Higher memory capacity and bandwidth allows the MI300X Platform to run twice as many models and double the model size compared to the H100 HGX platform, according to Su.

“This directly translates into lower [capital expenditures], and especially if you don’t have enough GPUs, this is really, really helpful,” Su said.

AMD said the platform is an industry-standard design that will allow OEMs to “design-in MI300X accelerators into existing AI offerings and simplify deployment and accelerate adoption of AMD Instinct accelerator-based servers.”

Instinct MI300A Specs And Performance Metrics

Shipping in volume today, the Instinct MI300A is what AMD is calling the “world’s first data center APU for HPC and AI.” APU is the company’s nomenclature for a chip that combines CPU cores and GPU cores on the same die, and it has been relegated to processors for PCs until now.

The MI300A contains the same x86-based Zen 4 cores that power AMD’s latest Ryzen and EPYC processors. Those cores are combined with GPU cores based on AMD’s new CDNA 3 architecture as well as 128GB of HBM3 memory, which is 60 percent higher than the H100’s 80GB HBM3 capacity but lower than the 141GB HBM3e capacity of the H200 arriving next year.

The chip’s memory bandwidth is the same as the MI300X at 5.3 TB/s.

Server vendors can configure the MI300A’s thermal design power between 550 watts and 760 watts. The H100, by contrast, is 700 watts.

In terms of HPC performance, AMD said the MI300A can achieve up to 122.6 teraflops for FP64 matrix operations. For FP64 vector operations, the chip can hit 61.3 teraflops. These figures represent an 80 percent increase over the H100, according to AMD.

For FP32 math, the MI300A can hit 122.6 teraflops for both matrix and vector operations.
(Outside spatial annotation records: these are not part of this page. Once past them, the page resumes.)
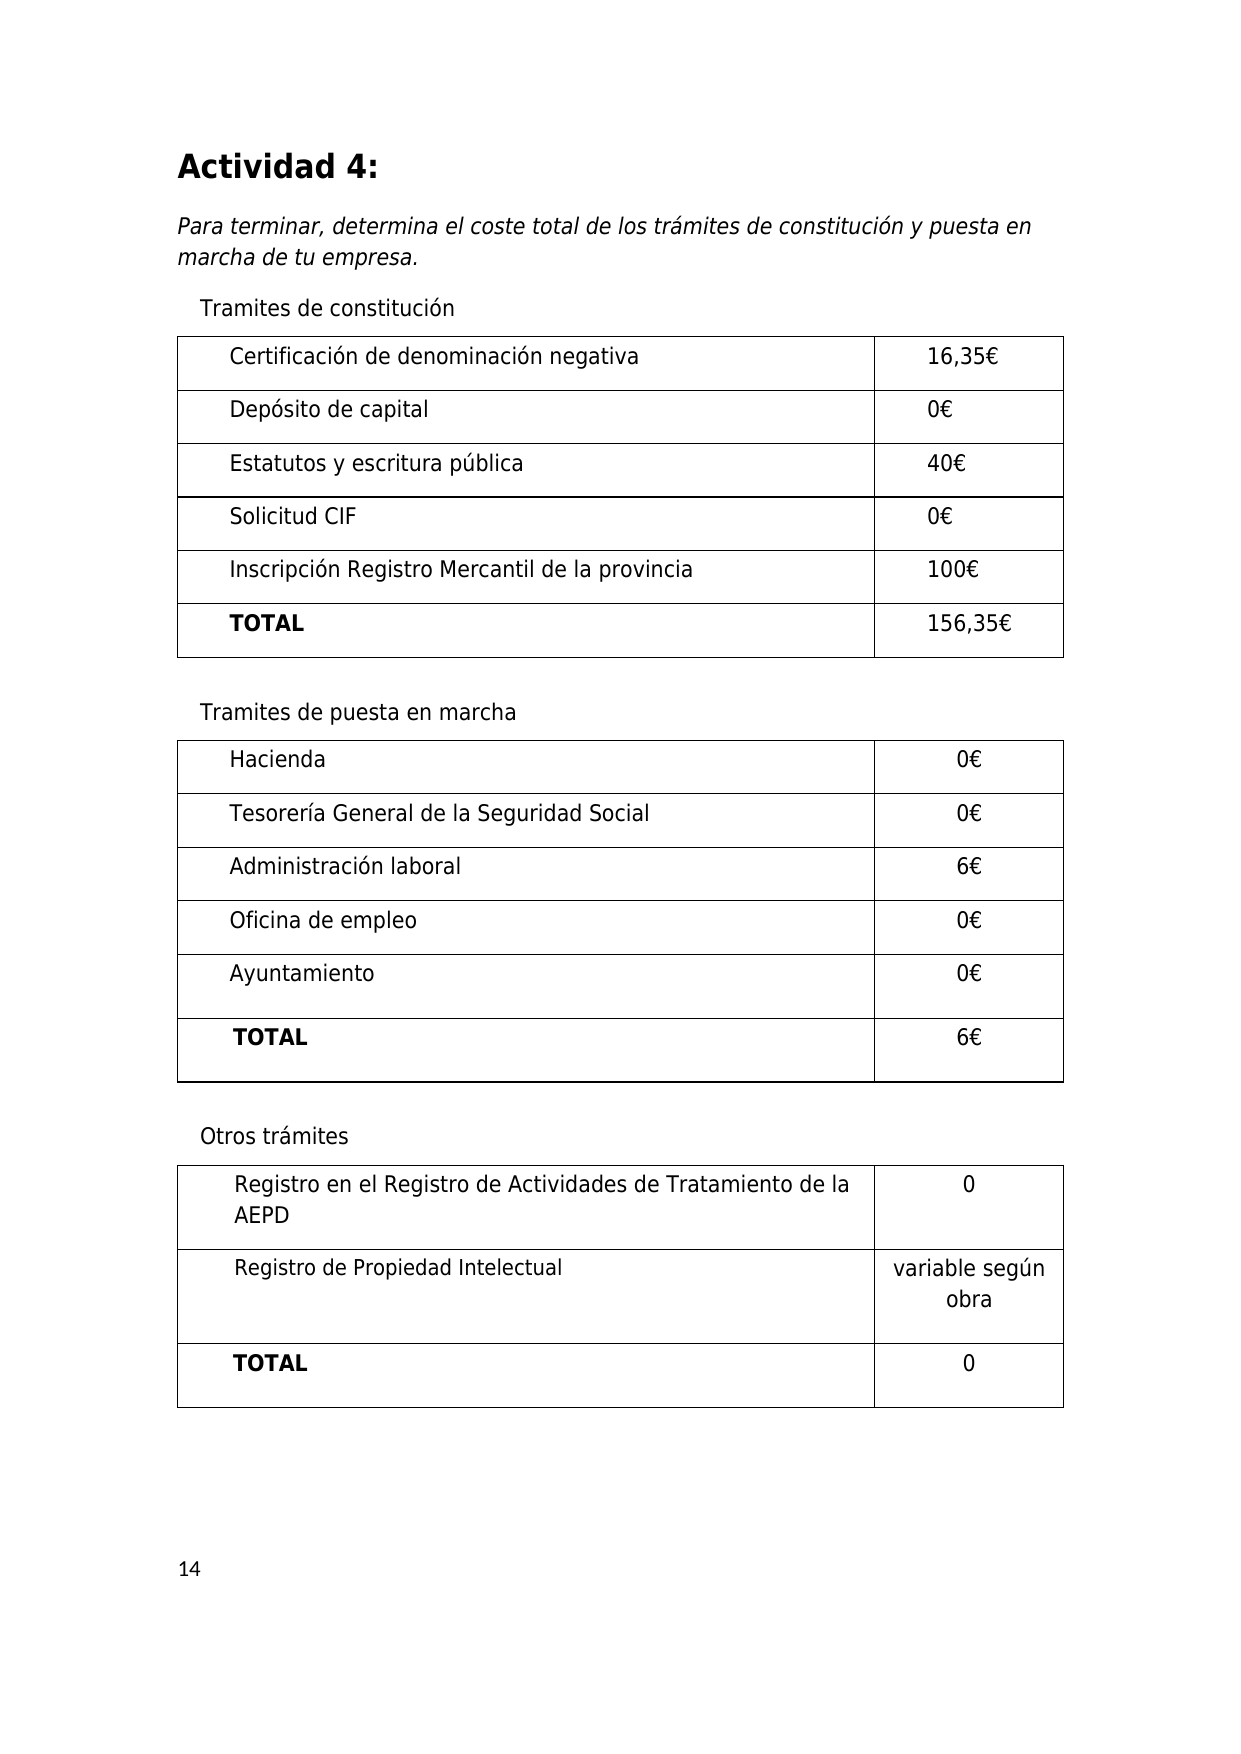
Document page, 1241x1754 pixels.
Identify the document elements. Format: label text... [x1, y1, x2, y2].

table_cell TOTAL [178, 1344, 874, 1407]
table_cell TOTAL [178, 604, 874, 657]
table_cell 40€ [875, 444, 1063, 496]
table_header Registro en el Registro de Actividades de Tratamiento de la AEPD [178, 1166, 874, 1248]
table_header Certificación de denominación negativa [178, 337, 874, 389]
table_cell Oficina de empleo [178, 901, 874, 954]
text Otros trámites [200, 1123, 1063, 1150]
table_cell 0€ [875, 391, 1063, 443]
table_cell variable según obra [875, 1250, 1063, 1343]
table_cell 0 [875, 1344, 1063, 1407]
table_cell 0€ [875, 901, 1063, 954]
table_cell Tesorería General de la Seguridad Social [178, 794, 874, 847]
table_cell 156,35€ [875, 604, 1063, 657]
table_cell Administración laboral [178, 848, 874, 900]
table_header Hacienda [178, 741, 874, 793]
table_header 0€ [875, 741, 1063, 793]
table_cell 6€ [875, 1019, 1063, 1081]
table_cell Inscripción Registro Mercantil de la provincia [178, 551, 874, 603]
table_cell Ayuntamiento [178, 955, 874, 1017]
table_header 16,35€ [875, 337, 1063, 389]
table_cell Estatutos y escritura pública [178, 444, 874, 496]
table_header 0 [875, 1166, 1063, 1248]
table_cell 0€ [875, 794, 1063, 847]
table_cell 0€ [875, 498, 1063, 550]
table_cell Solicitud CIF [178, 498, 874, 550]
table_cell TOTAL [178, 1019, 874, 1081]
text Para terminar, determina el coste total de los trámites de constitución y puesta en marcha de tu empresa. [177, 213, 1063, 270]
text Tramites de constitución [200, 295, 1063, 322]
text Actividad 4: [177, 148, 1063, 186]
table_cell 100€ [875, 551, 1063, 603]
table_cell Depósito de capital [178, 391, 874, 443]
table_cell 6€ [875, 848, 1063, 900]
table_cell Registro de Propiedad Intelectual [178, 1250, 874, 1343]
text Tramites de puesta en marcha [200, 699, 1063, 726]
table_cell 0€ [875, 955, 1063, 1017]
The chip’s vector performance is 80 percent higher than the H100, according to AMD.

As for AI performance, AMD said the MI300A provides almost the same performance but slightly worse than the H100 for TF32 (490.3 teraflops), FP16 (980.6 teraflops), BFLOAT16 (980.6 teraflops), FP8 (1961.2 teraflops), and INT8 (1961.2 teraflops).

But while the MI300A has less GPU compute power than the MI300X, AMD said it shines when it comes to energy efficiency, shared memory between the chip’s CPU and GPU cores, an easily programmable GPU platform and “fast AI training.”

“The key advantage of the APU is no longer needing to copy data from one processor to another because the memory is unified, both in the in the RAM as well as in the cache,” said Forrest Norrod, executive vice president and general manager of AMD’s data center solutions business unit.

AMD demonstrated the MI300A’s energy efficiency prowess by comparing it to Nvidia’s GH200 Grace Hopper Superchip, which combines an Arm-based CPU and its H200 GPU on a module. The company said the MI300A offers two times greater peak HPC performance.

“The second advantage is the ability to optimize power management between the CPU and the GPU. That means dynamically shifting power from one processor to another, depending on the needs of the workload, optimizing application performance,” Norrod said.

The company also showed the benefit of combining unified memory with high memory bandwidth and GPU performance using the HPC benchmark OpenFOAM, for which the MI300A, configured at 550 watts, provides four times faster performance than the H100.

Across other HPC benchmarks, the 550-watt MI300A is 20 percent faster on MINI- NBODY, 10 percent faster on HPCG and 10 percent faster on GROMACS, according to AMD.

AMD did not provide details on the platform OEMs will use to integrate MI300A chips into servers.